[Saved entries]

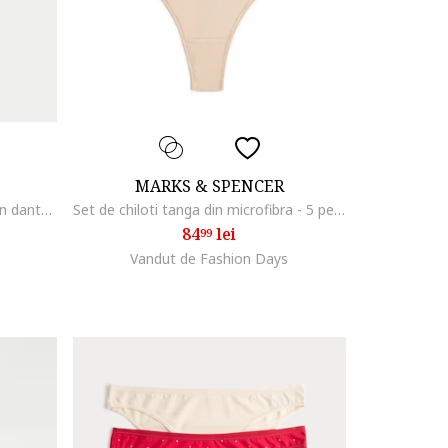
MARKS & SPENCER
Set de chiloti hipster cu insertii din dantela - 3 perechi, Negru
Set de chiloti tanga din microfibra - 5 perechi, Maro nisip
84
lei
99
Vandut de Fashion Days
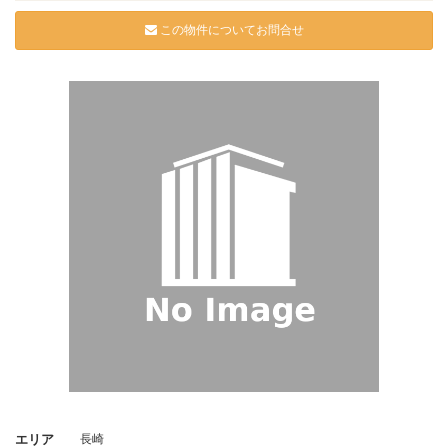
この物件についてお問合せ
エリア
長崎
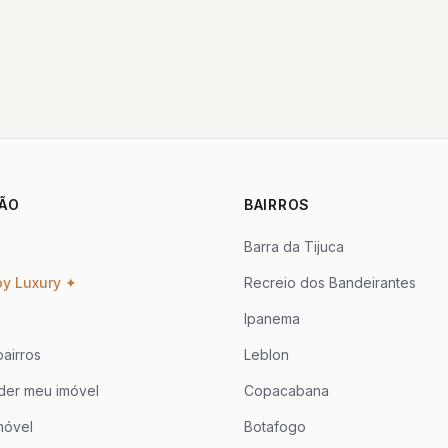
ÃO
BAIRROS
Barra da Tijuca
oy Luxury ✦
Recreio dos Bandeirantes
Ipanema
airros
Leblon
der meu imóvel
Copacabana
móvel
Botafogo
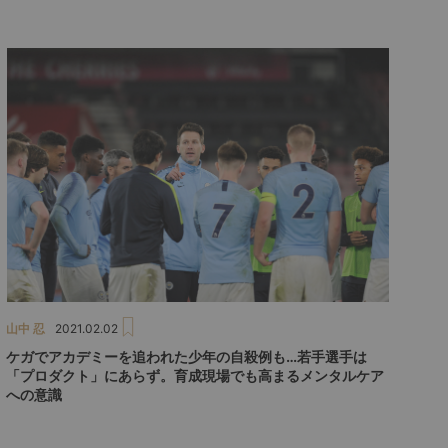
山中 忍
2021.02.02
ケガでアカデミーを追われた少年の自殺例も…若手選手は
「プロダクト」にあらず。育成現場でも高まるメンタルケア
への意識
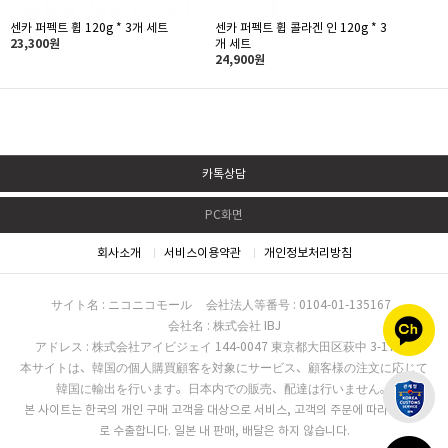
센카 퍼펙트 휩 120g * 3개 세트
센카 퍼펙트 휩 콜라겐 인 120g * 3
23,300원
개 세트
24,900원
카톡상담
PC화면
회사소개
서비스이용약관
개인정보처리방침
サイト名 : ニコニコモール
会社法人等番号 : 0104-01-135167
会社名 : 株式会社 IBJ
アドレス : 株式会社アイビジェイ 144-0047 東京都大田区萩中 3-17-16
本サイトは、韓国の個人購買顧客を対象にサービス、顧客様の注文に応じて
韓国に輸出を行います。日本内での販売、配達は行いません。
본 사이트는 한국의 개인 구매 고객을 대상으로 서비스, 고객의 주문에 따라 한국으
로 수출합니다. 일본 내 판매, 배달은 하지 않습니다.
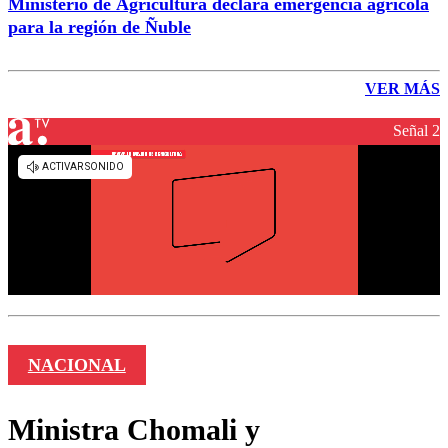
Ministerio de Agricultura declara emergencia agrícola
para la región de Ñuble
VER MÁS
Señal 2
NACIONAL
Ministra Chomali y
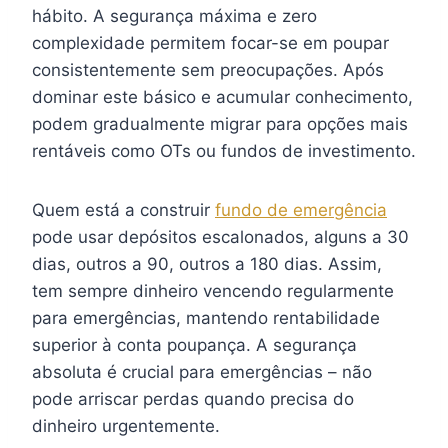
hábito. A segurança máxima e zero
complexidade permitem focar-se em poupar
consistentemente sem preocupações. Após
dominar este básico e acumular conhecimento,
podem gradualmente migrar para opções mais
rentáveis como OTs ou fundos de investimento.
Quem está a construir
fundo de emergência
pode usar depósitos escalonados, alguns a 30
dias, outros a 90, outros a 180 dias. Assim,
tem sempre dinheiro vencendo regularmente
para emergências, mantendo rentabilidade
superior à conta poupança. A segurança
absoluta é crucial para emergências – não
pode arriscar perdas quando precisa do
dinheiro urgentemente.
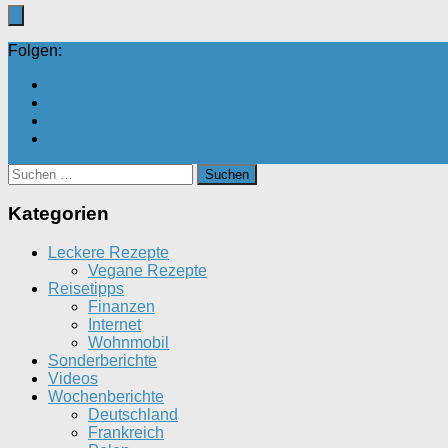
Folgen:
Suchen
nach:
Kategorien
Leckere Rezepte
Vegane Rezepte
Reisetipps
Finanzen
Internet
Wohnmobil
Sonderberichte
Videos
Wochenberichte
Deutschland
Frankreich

* * *

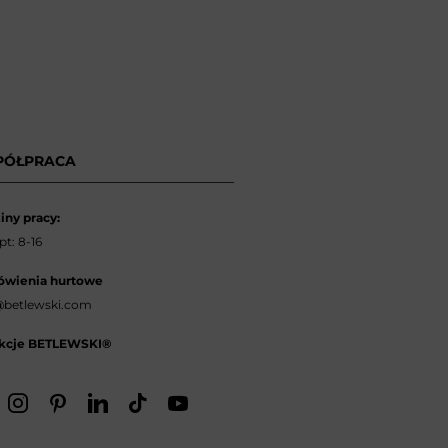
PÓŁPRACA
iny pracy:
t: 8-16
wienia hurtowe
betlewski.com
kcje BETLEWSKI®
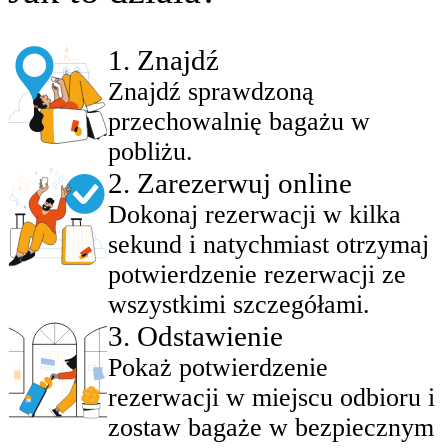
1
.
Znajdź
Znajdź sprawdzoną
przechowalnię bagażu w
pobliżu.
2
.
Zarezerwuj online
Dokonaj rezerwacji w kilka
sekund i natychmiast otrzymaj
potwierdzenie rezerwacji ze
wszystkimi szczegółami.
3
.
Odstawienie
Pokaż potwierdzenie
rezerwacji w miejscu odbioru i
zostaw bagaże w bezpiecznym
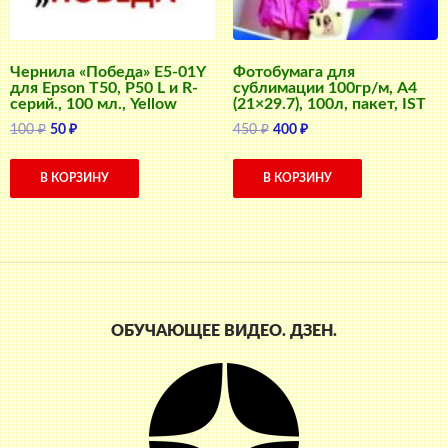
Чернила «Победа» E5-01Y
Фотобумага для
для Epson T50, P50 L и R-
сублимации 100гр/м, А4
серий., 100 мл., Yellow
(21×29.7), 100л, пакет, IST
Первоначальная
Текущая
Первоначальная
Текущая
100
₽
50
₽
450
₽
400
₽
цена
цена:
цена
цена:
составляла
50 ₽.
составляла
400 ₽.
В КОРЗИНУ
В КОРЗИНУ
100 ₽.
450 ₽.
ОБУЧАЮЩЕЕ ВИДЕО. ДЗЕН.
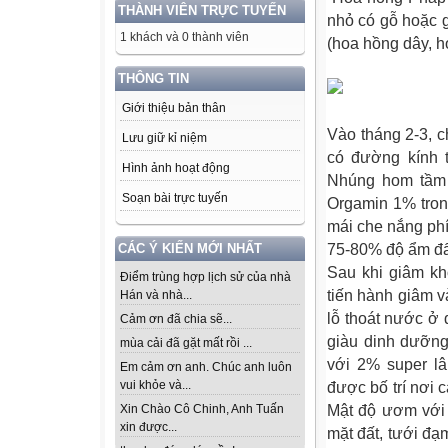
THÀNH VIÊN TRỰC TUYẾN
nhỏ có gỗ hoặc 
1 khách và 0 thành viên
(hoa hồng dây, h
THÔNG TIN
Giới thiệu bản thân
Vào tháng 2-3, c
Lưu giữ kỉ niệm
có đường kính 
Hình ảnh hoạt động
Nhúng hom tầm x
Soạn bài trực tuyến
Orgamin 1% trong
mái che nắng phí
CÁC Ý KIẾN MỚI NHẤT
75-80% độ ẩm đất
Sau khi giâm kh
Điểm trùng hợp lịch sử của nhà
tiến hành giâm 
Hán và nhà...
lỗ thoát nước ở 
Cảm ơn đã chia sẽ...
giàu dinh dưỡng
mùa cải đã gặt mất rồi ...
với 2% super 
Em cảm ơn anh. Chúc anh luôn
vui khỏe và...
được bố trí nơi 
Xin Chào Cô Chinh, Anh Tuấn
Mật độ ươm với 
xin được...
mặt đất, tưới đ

* * *

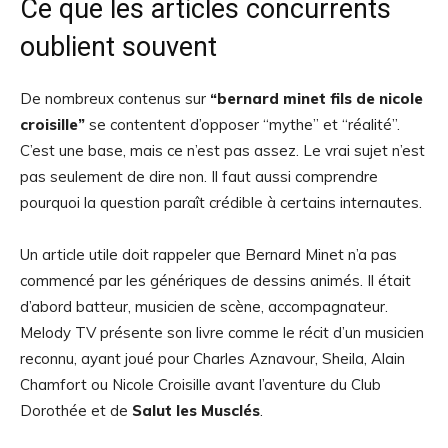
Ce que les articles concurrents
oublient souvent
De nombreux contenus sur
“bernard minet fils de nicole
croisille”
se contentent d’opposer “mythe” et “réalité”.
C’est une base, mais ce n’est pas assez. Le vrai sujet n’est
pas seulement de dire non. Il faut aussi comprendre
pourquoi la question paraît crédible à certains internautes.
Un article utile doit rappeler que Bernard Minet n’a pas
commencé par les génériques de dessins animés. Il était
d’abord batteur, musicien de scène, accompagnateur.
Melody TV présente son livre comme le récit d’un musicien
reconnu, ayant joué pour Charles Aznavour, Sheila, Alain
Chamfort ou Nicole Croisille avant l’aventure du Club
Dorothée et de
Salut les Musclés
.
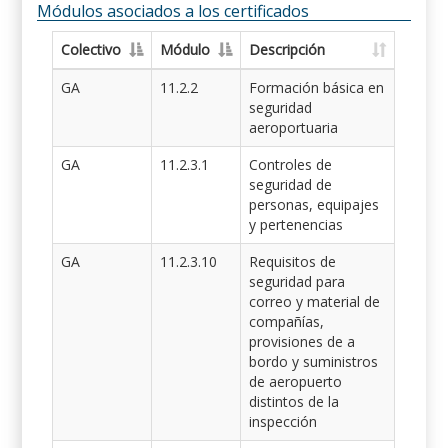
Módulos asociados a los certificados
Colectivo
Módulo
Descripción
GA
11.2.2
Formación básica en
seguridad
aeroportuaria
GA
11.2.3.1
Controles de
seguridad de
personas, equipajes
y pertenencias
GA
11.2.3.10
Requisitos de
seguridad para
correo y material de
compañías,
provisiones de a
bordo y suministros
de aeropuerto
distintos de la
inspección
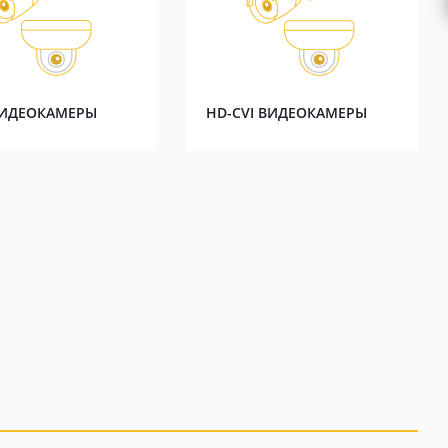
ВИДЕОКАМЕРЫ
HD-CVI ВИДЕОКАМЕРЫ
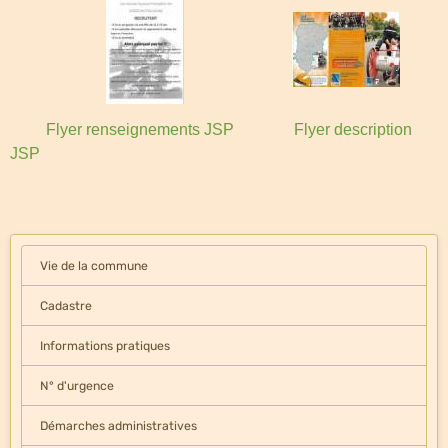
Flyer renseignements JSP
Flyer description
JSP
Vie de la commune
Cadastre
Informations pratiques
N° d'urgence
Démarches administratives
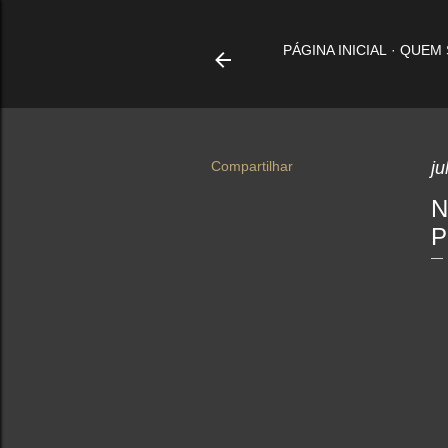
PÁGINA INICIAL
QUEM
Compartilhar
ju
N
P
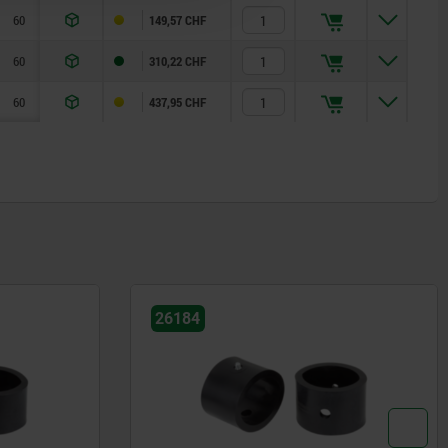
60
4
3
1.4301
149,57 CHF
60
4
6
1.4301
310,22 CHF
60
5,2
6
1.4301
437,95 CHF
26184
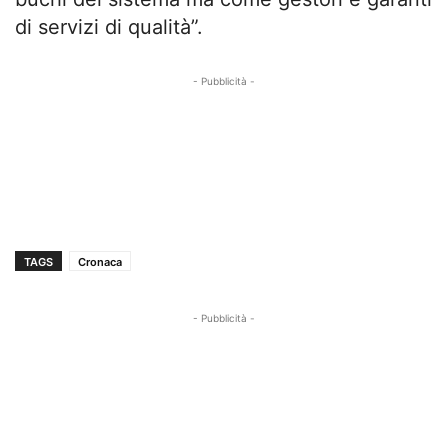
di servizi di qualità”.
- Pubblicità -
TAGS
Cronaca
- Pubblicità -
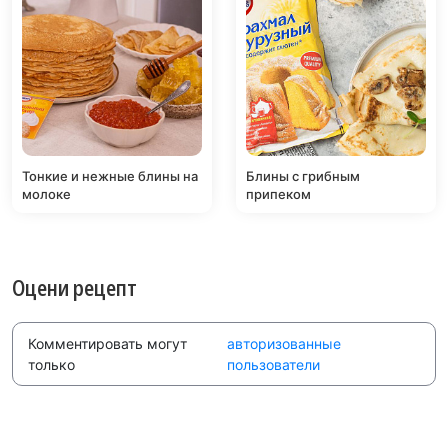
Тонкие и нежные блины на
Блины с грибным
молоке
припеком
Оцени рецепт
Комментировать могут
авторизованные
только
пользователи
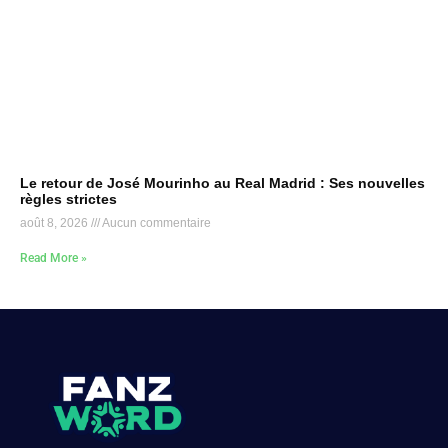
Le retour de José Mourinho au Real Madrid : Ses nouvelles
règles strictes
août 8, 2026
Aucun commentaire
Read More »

## [Directions]
Copy out, word for word, the lines of the items starting at the line containing "hábito. A segurança máxima e zero" and ending at the line containing "dinheiro urgentemente.", with both of those lines included.

## [Exercise response]
hábito. A segurança máxima e zero
complexidade permitem focar-se em poupar
consistentemente sem preocupações. Após
dominar este básico e acumular conhecimento,
podem gradualmente migrar para opções mais
rentáveis como OTs ou fundos de investimento.
Quem está a construir
fundo de emergência
pode usar depósitos escalonados, alguns a 30
dias, outros a 90, outros a 180 dias. Assim,
tem sempre dinheiro vencendo regularmente
para emergências, mantendo rentabilidade
superior à conta poupança. A segurança
absoluta é crucial para emergências – não
pode arriscar perdas quando precisa do
dinheiro urgentemente.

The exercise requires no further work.